"You know I don't have a problem with stricter gun control," Harris said. "But I don't think, from what I've read so far, that the measures that they are going to implement are going to make any big difference."
Gun stores stayed busy Wednesday morning through President Obama's proposal of stricter gun laws.
But some Lubbock residents are crying foul.
"If they implement laws, the problem is assault rifles and the magazines are already in the hands of the American public," Harris said. "So I don't see that really stopping anybody."
Gun owner Luke Harris does not think the new laws will stop those who are determined to do harm.
"What bothers me is that they are going to do all this thinking that this is going to fix the situation," Harris said. "And then it is going to happen again."
"If somebody is really crazy and wants to get a gun, they are going to do it," Dr. Frank Aparile said.
One of the changes they talked about making to the gun laws is requiring stricter background checks as well as mental health checks.
Both Aparile and Harris say they are OK with those changes.
"Well the mental health checks definitely," Aparile said.
"I'm all for background checks and I don't have a problem with some kind of mental history check," Harris said. "I would submit to that myself."

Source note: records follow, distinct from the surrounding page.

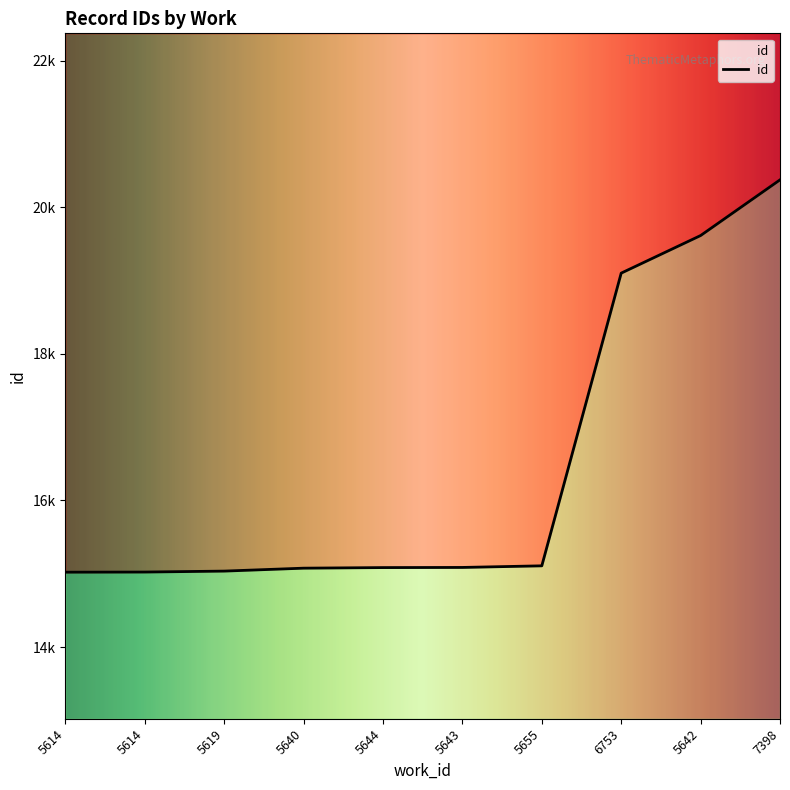

What is the sum of all values?

164529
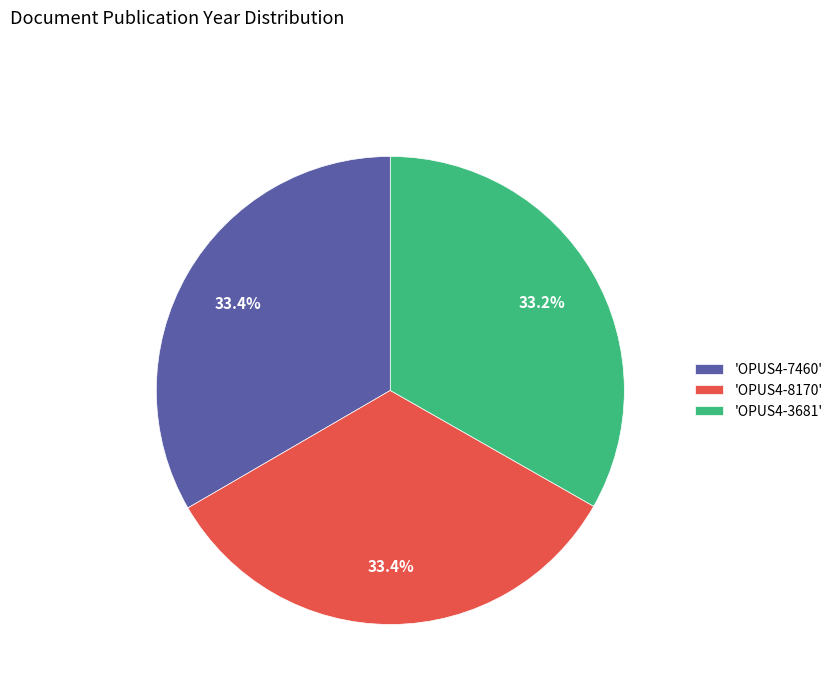

What is the total percentage of 'OPUS4-3681' and 'OPUS4-7460'?

66.6%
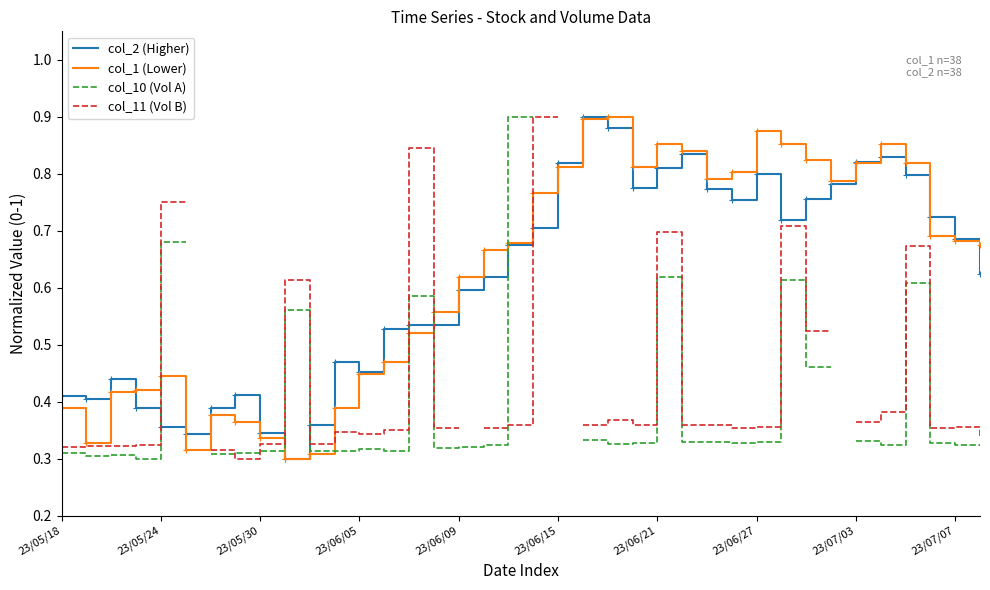

The col_1 (Lower) series shows 0.9 at 29. True or false?

True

Dr. Frank Aparile spent part of his Wednesday shopping for ammunition.
He said he thinks mental health is not the only thing distributors should look at.
"If you say yes that you drink a lot or you're an alcoholic or something like that, you shouldn't be allowed to buy a gun," Aparile said. "But I mean how many Texans do we know that drink a lot of beer and own a lot of guns and go out and shoot for fun?"
But Dr. Aparile said more guns in the hands of the public--not less---is the better solution.
"Open carry, conceal carry," Aparile said. "Honestly you're not going to shoot somebody if they've got a gun and can shoot back."